Comme s’il importoit à ses heureux appas
À qui je donne un cœur dont elle ne veut pas !
Seigneur, telle est l’humeur de la plupart des femmes.
L’amour sous leur empire eût-il rangé mille âmes,
Elles regardent tout comme leur propre bien,
Et ne peuvent souffrir qu’il leur échappe rien.
Un captif mal gardé leur semble une infamie :
Qui l’ose recevoir devient leur ennemie ;
Et sans leur faire un vol on ne peut disposer
D’un cœur qu’un autre choix les force à refuser :
Elles veulent qu’ailleurs par leur ordre il soupire,
Et qu’un don de leur part marque un reste d’empire.
Domitie a pour vous ces communs sentiments
Que les fières beautés ont pour tous leurs amants,
Et craint, si votre main se donne à Bérénice,
Qu’elle ne porte en vain le nom d’impératrice,
Quand d’un côté l’hymen, et de l’autre l’amour,
Feront à cette reine un empire en sa cour.
Voilà sa jalousie, et ce qu’elle redoute,
Seigneur.
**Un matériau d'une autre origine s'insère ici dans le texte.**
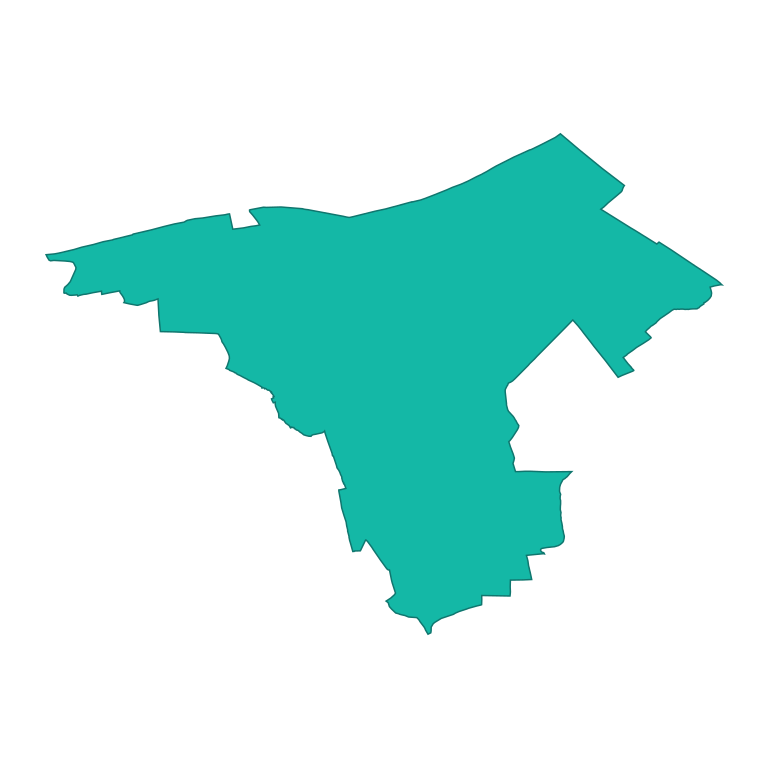 the district of Helesteni, Iasi, Romania
{"feature_id": "2599482B91920922475689", "entity_name": "Helesteni", "entity_type": "district", "adm_level": 2, "iso_a3": "ROU", "parent_name": "Romania", "parent_adm1": "Iasi", "projection": "robinson", "projection_center": [26.863, 47.189], "detail": "fine", "context": "isolated", "style": "filled", "palette": "teal", "viewbox_px": 768, "rotation_deg": 0, "n_neighbors": 0, "source": "geoboundaries", "source_scale": "gbopen_adm2", "svg_char_len": 6096}
<svg xmlns="http://www.w3.org/2000/svg" viewBox="0 0 768 768"><path d="M481.6,604.7L481.8,599.2L481.7,597.6L481.8,595.5L510.0,596.0L510.3,593.4L510.4,591.7L510.2,586.9L510.4,580.1L523.1,579.9L531.7,579.5L530.2,572.4L529.6,570.1L529.2,568.1L528.6,565.9L527.9,560.9L527.3,558.5L526.4,555.4L526.9,555.3L543.4,553.7L544.4,553.9L544.1,553.2L543.9,552.9L543.4,552.6L541.7,552.0L541.1,551.3L540.6,550.4L540.6,549.6L541.2,548.8L541.9,548.4L546.9,547.5L554.6,546.7L558.3,545.6L560.4,544.4L562.7,542.4L563.4,541.3L564.1,538.4L564.3,536.4L564.1,535.3L563.6,533.5L563.2,531.1L562.5,528.7L562.4,526.4L561.9,523.4L561.0,519.6L561.1,517.6L560.7,515.9L560.7,514.9L561.0,512.5L560.4,510.1L560.3,509.4L560.4,506.2L560.6,504.1L560.6,500.6L560.1,498.6L560.2,496.7L560.3,495.5L560.6,494.9L560.6,494.2L559.8,492.3L559.5,491.1L559.7,487.2L560.3,485.0L560.7,483.9L563.0,479.6L564.8,478.6L565.8,477.7L567.2,476.6L569.7,473.6L571.7,471.6L545.7,471.9L531.0,471.3L524.7,471.3L518.8,471.6L515.5,471.6L513.0,463.4L513.9,460.6L514.4,458.1L513.2,454.1L510.5,447.1L508.8,441.7L509.9,440.6L512.2,437.7L517.4,429.7L518.5,427.4L518.8,425.5L517.3,423.4L516.0,420.8L514.9,419.3L514.6,418.5L513.2,416.4L508.5,411.3L507.7,409.7L506.5,405.0L506.5,403.6L505.2,391.8L505.2,389.8L505.7,388.6L507.0,386.0L507.6,385.2L508.4,383.1L510.7,382.1L512.6,380.9L515.0,378.7L528.2,365.4L529.8,363.5L534.6,358.9L536.8,356.5L565.4,327.6L572.8,320.0L578.0,325.8L581.6,330.3L583.6,333.0L590.5,341.8L593.9,346.3L605.3,360.5L618.1,377.3L621.9,375.5L632.6,371.2L633.7,370.6L633.8,370.3L633.2,369.6L631.9,368.4L631.4,367.8L631.5,367.5L627.9,363.6L623.2,357.5L627.0,354.7L627.1,354.3L633.1,350.1L636.6,347.4L643.0,343.5L648.7,339.8L651.1,337.8L650.6,336.9L645.4,331.8L646.9,330.0L649.4,327.8L651.0,326.2L652.5,325.4L656.1,322.8L657.0,321.6L660.3,318.5L669.0,312.6L672.0,310.3L674.1,309.2L676.5,309.4L677.6,309.1L679.1,309.3L680.5,309.1L683.0,309.1L685.0,309.4L687.1,309.3L688.5,309.4L690.0,309.1L692.6,308.9L697.1,308.8L697.7,308.3L699.0,307.7L700.1,306.4L703.9,303.9L704.0,302.6L705.0,302.4L707.7,300.4L709.9,298.1L711.2,296.0L711.6,293.1L711.3,291.4L710.1,287.1L714.5,285.9L720.8,284.7L721.9,284.8L721.1,284.1L720.0,282.9L716.6,280.2L704.5,272.1L695.0,265.9L671.2,249.9L659.0,242.1L656.8,244.0L634.8,230.3L630.4,227.7L600.8,209.2L603.8,207.0L608.1,202.9L617.2,195.3L621.4,191.7L622.1,190.6L622.7,188.7L623.3,187.3L623.9,186.2L624.4,185.5L602.1,168.4L579.4,149.9L560.4,133.8L555.2,137.5L539.3,145.6L531.0,149.6L529.7,149.9L513.8,157.1L496.4,165.9L492.0,168.4L486.8,171.5L480.6,174.8L476.7,176.6L468.0,181.1L460.8,184.3L452.3,187.4L446.7,189.9L431.9,195.8L424.3,198.7L420.6,200.0L411.6,202.1L411.6,201.9L385.4,209.0L375.1,211.2L353.0,216.7L349.8,217.4L348.7,217.4L346.8,217.1L343.3,216.3L308.0,209.7L304.7,209.3L302.3,208.7L281.1,207.0L266.5,207.4L263.5,207.2L249.9,209.8L249.5,210.1L249.7,211.7L252.7,215.1L256.9,220.5L258.0,222.1L259.7,225.0L255.8,225.8L251.0,226.4L243.5,227.9L232.8,229.2L229.5,213.9L227.8,214.1L224.8,214.8L215.6,215.9L202.7,218.0L195.1,218.7L187.4,220.3L186.1,220.9L184.2,222.1L174.2,224.0L164.0,226.5L151.6,229.8L133.1,234.1L132.2,234.9L113.3,239.5L112.6,239.9L103.3,241.7L93.5,244.5L81.7,247.2L74.1,249.5L58.8,253.1L54.5,253.9L46.1,254.7L47.2,257.1L49.1,260.2L50.6,260.8L53.9,260.4L65.0,261.0L70.1,261.5L72.1,262.0L73.0,262.3L73.8,263.2L75.1,265.8L76.0,267.6L75.7,269.5L70.3,281.6L67.8,284.6L66.0,286.2L64.7,287.3L64.0,289.1L63.9,292.9L64.5,293.2L66.3,293.1L66.9,293.9L69.6,295.2L71.4,295.3L75.9,295.0L77.0,294.7L77.9,296.1L79.4,295.4L83.5,294.4L86.4,294.1L92.9,292.7L101.5,291.2L101.7,294.2L101.8,294.4L109.5,292.8L119.7,290.9L119.7,291.2L120.1,292.6L122.4,295.7L123.7,297.9L124.3,299.3L124.5,300.3L124.5,301.1L124.4,301.9L123.9,302.6L129.4,303.9L136.5,305.2L137.7,305.3L140.6,304.5L146.3,302.7L148.1,301.8L149.7,301.2L152.0,300.8L154.2,300.3L158.0,298.9L158.9,315.7L160.4,331.6L174.0,331.9L183.8,332.3L185.3,332.5L198.1,332.8L215.6,333.5L217.9,333.8L218.9,334.8L221.0,338.6L221.7,340.5L221.9,341.5L222.4,342.5L223.3,343.6L225.4,347.3L227.9,352.3L229.1,355.5L229.3,356.4L229.4,358.6L228.8,361.1L227.2,365.9L226.0,368.4L228.9,369.5L229.6,370.3L233.8,371.9L234.5,372.6L235.8,372.9L236.3,373.6L237.7,374.5L240.2,375.6L243.5,377.4L247.1,379.2L248.1,379.9L254.0,382.6L256.8,384.1L261.8,387.0L261.8,387.6L262.0,388.1L262.8,387.8L263.4,387.8L264.3,388.2L264.6,388.8L265.6,388.5L267.5,390.0L268.3,390.2L268.9,390.1L270.8,391.6L271.3,391.8L271.6,392.2L271.1,392.6L272.4,394.0L274.0,396.4L273.1,396.9L273.6,397.9L271.5,398.9L272.0,400.3L273.3,402.8L275.3,402.2L275.2,403.9L275.6,406.4L278.6,413.4L278.9,417.7L280.4,418.2L281.5,418.9L281.5,419.2L282.3,419.3L282.5,420.0L283.5,419.9L284.8,421.8L286.0,423.4L289.1,425.5L290.5,427.9L291.1,427.6L291.1,427.1L291.6,427.1L292.0,427.5L292.8,427.3L293.3,427.7L293.9,427.6L294.2,428.1L294.4,428.3L294.5,428.7L295.4,429.0L296.3,429.9L298.2,430.5L300.0,432.1L301.8,433.2L303.7,434.8L305.9,435.5L308.7,436.2L311.0,436.3L311.6,435.5L312.5,434.9L313.5,434.6L315.3,434.3L322.1,432.8L324.3,431.5L324.6,431.1L324.8,432.0L325.2,433.5L327.8,441.3L332.0,453.1L332.5,455.7L333.0,456.1L333.4,456.2L336.5,465.6L337.0,467.8L338.8,470.3L339.9,472.5L340.6,474.6L341.8,476.9L341.8,478.1L342.6,481.2L343.0,482.1L343.6,482.5L343.6,483.0L343.5,483.3L343.8,484.0L344.4,484.3L345.9,488.4L341.1,489.6L338.8,490.0L338.9,491.4L340.9,502.3L341.7,507.9L343.8,514.9L346.1,521.9L346.7,525.9L347.7,530.1L347.6,531.0L349.0,536.3L349.0,537.2L349.6,540.3L350.2,542.2L352.8,551.5L354.2,551.4L354.5,551.0L360.4,550.8L365.6,540.0L366.2,540.1L367.7,541.7L371.9,547.4L373.0,549.2L380.7,560.4L386.0,567.7L386.9,568.9L388.2,569.9L389.5,570.0L391.5,580.0L392.2,582.8L395.5,593.1L394.5,594.7L390.7,598.1L386.1,601.1L388.2,602.7L389.4,606.6L391.4,608.9L395.7,613.0L398.4,613.7L399.8,614.3L402.1,614.9L404.9,615.5L408.6,617.0L416.8,617.6L418.8,619.6L420.2,621.9L424.0,626.9L425.2,628.9L425.3,629.6L425.7,630.3L428.0,634.2L430.8,632.8L431.1,631.0L431.2,627.1L433.2,623.7L434.9,622.3L441.3,618.4L453.5,614.3L455.4,613.1L459.1,611.5L466.7,609.0L468.8,608.2L476.7,606.0L480.9,605.0L481.6,604.7Z" fill="#14b8a6" stroke="#0f766e" stroke-width="1.5"/></svg>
Pour le sénat, n’en soyez point en doute,
Il aime l’Empereur, et l’honore à tel point,
Qu’il servira sa flamme, ou n’en parlera point ;
Pour le stupide Claude il eut bien la bassesse
D’autoriser l’hymen de l’oncle avec la nièce[1] :
Il ne fera pas moins pour un prince adoré,
Et je l’y tiens déjà, Seigneur, tout préparé.
Tu parles du sénat, et je veux parler d’elle,
De l’ingrate qu’un trône a rendue infidèle.
- ↑ Après la mort de Messaline, Claude épousa, avec l’assentiment du sénat, sa nièce Agrippine, dont le fils Néron avait déjà onze ans. Voyez Tacite, Annales, livre XII, chapitres V-VII.